Нам говорят: дискуссия о правах человека не должна превращаться в идеологический крестовый поход, во вмешательство во внутренние дела другой страны. Но о какой же дискуссии, о дискуссии с кем идёт речь? Слово дискуссия уместно по отношению к обсуждаемым спорным проблемам. Дискуссия о страданиях мордовских или уральских лагерников – святотатство, дискуссия с их мучителями – цинизм. К несчастью, подобные призывы к сдержанности, рассудительности, – не только высказываемая устно или печатно точка зрения. Уже находясь на Западе, я написал обращение для западногерманской прессы в защиту моего друга, члена Украинской группы содействия выполнению Хельсинских соглашений, политзаключённого Петра Винса, против которого уже в лагере фабриковалось новое дело. Моё обращение перевёл на немецкий язык совсем не знакомый мне учитель гимназии того городка, где я остановился. Во Франкфурт со мной поехала преподавательница той же гимназии. Во Франкфурте мы пришли в «Общество прав человека» Там меня выслушали с искренним участием. Прямо при мне позвонили в одну из центральных газет, предложили материал. Журналист на противоположном конце провода сказал: «Эта тема у всех уже навязла на зубах. Русский хочет гонорар?» Говорившая с газетой девушка постеснялась перевести мне ответ корреспондента. Всё же мы пробили в печать сообщение о готовящейся расправе над Петром Винсом, и, быть может, это хоть как-то способствовало тому, что новый процесс над Винсом был приостановлен. Я, конечно же. не намерен навязывать кому-либо своё понимание журналистской этики или вообще задач и назначения журналистики. Но когда речь идёт о жизни и смерти человека, я думаю, что даже газетный жанр может отступить от своих канонов
Один мой бывший соотечественник, живущий на Западе уже лет семь, недавно сказал мне: «Вы. диссиденты, никому здесь не нужны. Вы нужны только до тех пор, пока вы там, в Союзе Это неправда. Это ложь Тот, кто был конформистом у себя на родине, остался конформистом и в эмиграции Я уверен, что мой бывший соотечественник и в Союзе жил так, словно концлагеря Мордовии и Пермской области находятся на другой планете. Тем более, ему наплевать на эти лагеря живя здесь, на щедрой и приветливой чужбине. Его фраза – не более, чем отговорка. Я повторяю: его фраза – неправда, ложь. Я встречал в ФРГ уже десятки людей с больной совестью, людей желающих, но не всегда знающих как нам помочь. .

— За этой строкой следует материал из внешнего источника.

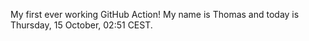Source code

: My first ever working GitHub Action!
My name is Thomas and today is Thursday, 15 October, 02:51 CEST. 
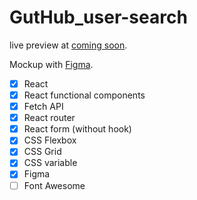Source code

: # GutHub_user-search
live preview at [coming soon](https://github.com/tiago86g/GutHub_user-search/blob/master/README.md).

Mockup with [Figma](https://www.figma.com/file/5giRjamuR2JG5x3s3fW3vs/GitHub-Searcher?node-id=0%3A1).

- [x] React
- [x] React functional components
- [x] Fetch API
- [x] React router
- [x] React form (without hook)
- [x] CSS Flexbox
- [x] CSS Grid
- [x] CSS variable
- [x] Figma
- [ ] Font Awesome
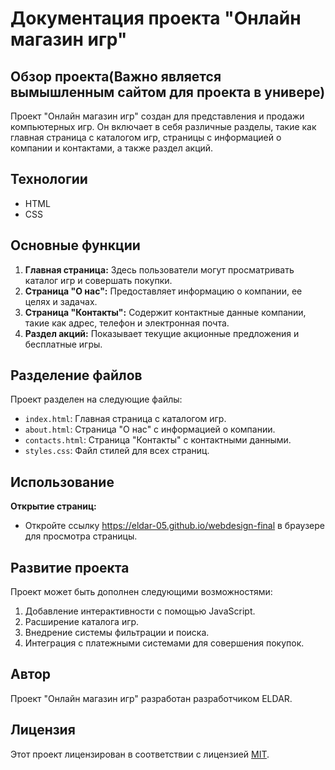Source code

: # Документация проекта "Онлайн магазин игр"

## Обзор проекта(Важно является вымышленным сайтом для проекта в универе)

Проект "Онлайн магазин игр" создан для представления и продажи компьютерных игр. Он включает в себя различные разделы, такие как главная страница с каталогом игр, страницы с информацией о компании и контактами, а также раздел акций.

## Технологии

- HTML
- CSS

## Основные функции

1. **Главная страница:** Здесь пользователи могут просматривать каталог игр и совершать покупки.
2. **Страница "О нас":** Предоставляет информацию о компании, ее целях и задачах.
3. **Страница "Контакты":** Содержит контактные данные компании, такие как адрес, телефон и электронная почта.
4. **Раздел акций:** Показывает текущие акционные предложения и бесплатные игры.

## Разделение файлов

Проект разделен на следующие файлы:

- `index.html`: Главная страница с каталогом игр.
- `about.html`: Страница "О нас" с информацией о компании.
- `contacts.html`: Страница "Контакты" с контактными данными.
- `styles.css`: Файл стилей для всех страниц.

## Использование

**Открытие страниц:**
   - Откройте ссылку https://eldar-05.github.io/webdesign-final в браузере для просмотра страницы.

## Развитие проекта

Проект может быть дополнен следующими возможностями:

1. Добавление интерактивности с помощью JavaScript.
2. Расширение каталога игр.
3. Внедрение системы фильтрации и поиска.
4. Интеграция с платежными системами для совершения покупок.

## Автор

Проект "Онлайн магазин игр" разработан разработчиком ELDAR.

## Лицензия

Этот проект лицензирован в соответствии с лицензией [MIT](https://opensource.org/licenses/MIT).
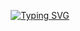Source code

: 
<p align="center">
<a href="https://git.io/typing-svg"><img src="https://readme-typing-svg.demolab.com?font=Fira+Code&size=30&color=2EA043&pause=1000&width=485&lines=Hello%2C+It's+Spoutnikrs+👋" alt="Typing SVG" /></a>
</p>



<!-- [![rayesyounes's github activity graph](https://github-readme-activity-graph.cyclic.app/graph?username=rayesyounes&theme=github-compact)](https://github.com/rayesyounes/github-readme-activity-graph) -->
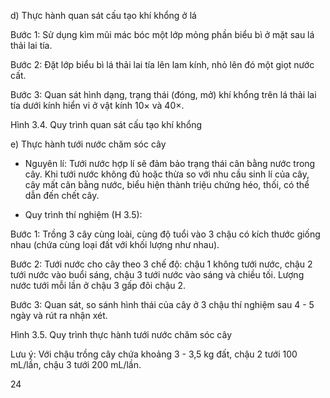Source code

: d) Thực hành quan sát cấu tạo khí khổng ở lá

Bước 1: Sử dụng kìm mũi mác bóc một lớp mỏng phần biểu bì ở mặt sau lá thải lai tía.

Bước 2: Đặt lớp biểu bì lá thải lai tía lên lam kính, nhỏ lên đó một giọt nước cất.

Bước 3: Quan sát hình dạng, trạng thái (đóng, mở) khí khổng trên lá thải lai tía dưới kính hiển vi ở vật kính 10× và 40×.

Hình 3.4. Quy trình quan sát cấu tạo khí khổng

e) Thực hành tưới nước chăm sóc cây

- Nguyên lí: Tưới nước hợp lí sẽ đảm bảo trạng thái cân bằng nước trong cây. Khi tưới nước không đủ hoặc thừa so với nhu cầu sinh lí của cây, cây mất cân bằng nước, biểu hiện thành triệu chứng héo, thối, có thể dẫn đến chết cây.

- Quy trình thí nghiệm (H 3.5):

Bước 1: Trồng 3 cây cùng loài, cùng độ tuổi vào 3 chậu có kích thước giống nhau (chứa cùng loại đất với khối lượng như nhau).

Bước 2: Tưới nước cho cây theo 3 chế độ: chậu 1 không tưới nước, chậu 2 tưới nước vào buổi sáng, chậu 3 tưới nước vào sáng và chiều tối. Lượng nước tưới mỗi lần ở chậu 3 gấp đôi chậu 2.

Bước 3: Quan sát, so sánh hình thái của cây ở 3 chậu thí nghiệm sau 4 - 5 ngày và rút ra nhận xét.

Hình 3.5. Quy trình thực hành tưới nước chăm sóc cây

Lưu ý: Với chậu trồng cây chứa khoảng 3 - 3,5 kg đất, chậu 2 tưới 100 mL/lần, chậu 3 tưới 200 mL/lần.

24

Накануне отъезда я прочёл каким-то чудом вывезенные из лагеря стихи Игоря Калынца. Дорогая, их переписала твоя рука. Дорогая, я не могу назвать твоего имени – хотя даже одно звучание твоего имени для меня отрада и надежда – потому что тогда они придут и заберут у тебя эти стихи, хотя поэзия им ненавистна. Я не могу отвязаться от одной строчки, даже не строчки, – метафоры: о том, что кто-то или что-то неотделимы «як око i сльоза». Дорогая, ты знаешь, я покинул всех вас не в поисках иной Родины. У меня есть Родина, и она останется со мной и во мне навсегда. И мы неотделимы с ней, как око и слеза. Но эта строчка, да нет, метафора, стекающая по моей щеке! Но эта Родина, для которой у меня столько любимых имен: Наташа, Иосиф, Петр, Гриша, Володя, Марк, Мыкола, Ты!
Печатается с небольшими сокращениями Полный текст опубликован в журнале «Сучаснiсть», 1979, № 4.